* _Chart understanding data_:

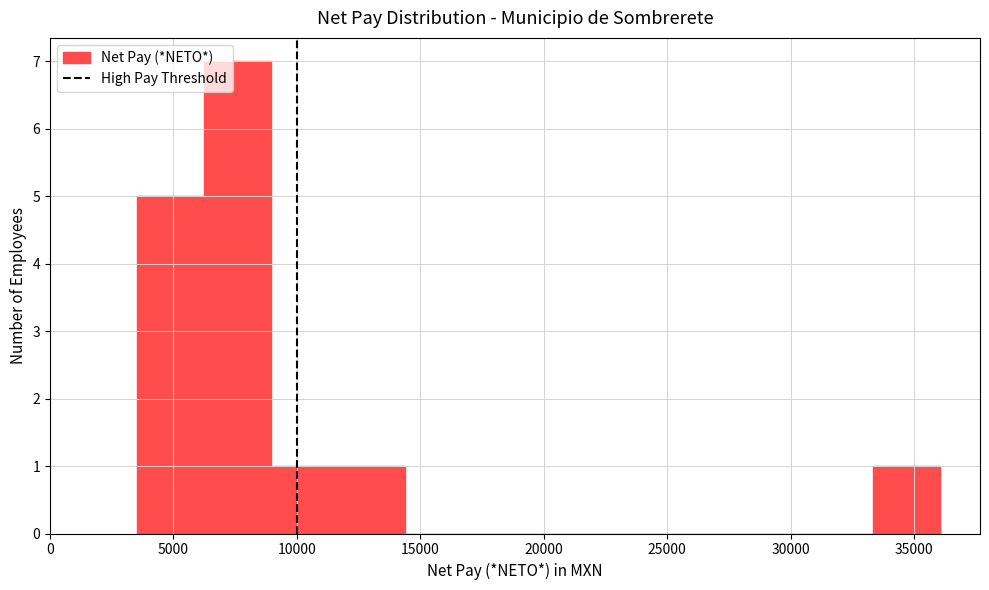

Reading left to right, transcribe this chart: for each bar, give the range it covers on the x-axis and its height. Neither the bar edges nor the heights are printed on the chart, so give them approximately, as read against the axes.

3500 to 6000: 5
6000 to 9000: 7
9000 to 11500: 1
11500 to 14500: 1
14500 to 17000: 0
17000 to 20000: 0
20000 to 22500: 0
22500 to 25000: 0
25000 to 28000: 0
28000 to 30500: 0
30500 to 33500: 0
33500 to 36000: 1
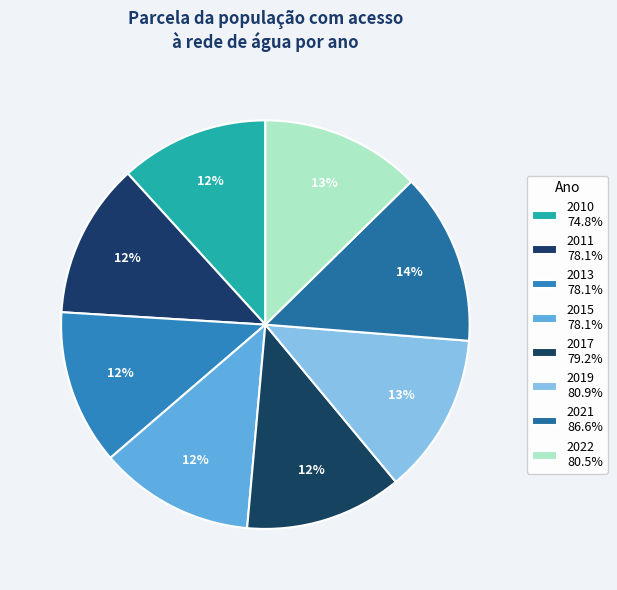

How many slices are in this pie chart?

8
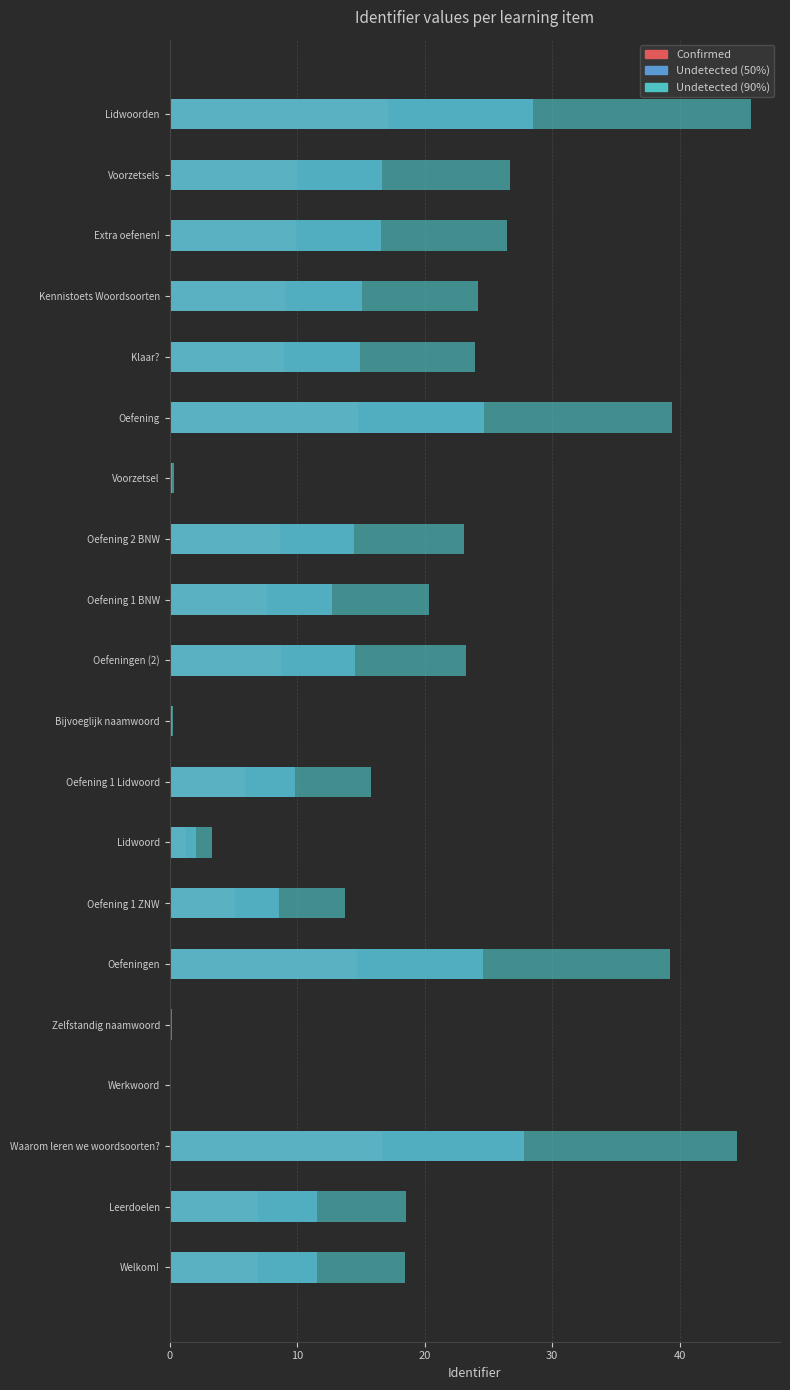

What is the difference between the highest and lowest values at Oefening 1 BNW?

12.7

* _TASK OBJECTIVE_: Copy the text of all the records above without changing anything, leaving out the pictures.

* _ANSWER SPACE_:
Reading left to right, transcribe this chart: for each bar, give the range it covers on the x-axis and its height. Neither the bar edges nor the heights are printed on the chart, so give them approximately, as read against the axes.

3500 to 6000: 5
6000 to 9000: 7
9000 to 11500: 1
11500 to 14500: 1
14500 to 17000: 0
17000 to 20000: 0
20000 to 22500: 0
22500 to 25000: 0
25000 to 28000: 0
28000 to 30500: 0
30500 to 33500: 0
33500 to 36000: 1

How many slices are in this pie chart?

8

What is the difference between the highest and lowest values at Oefening 1 BNW?

12.7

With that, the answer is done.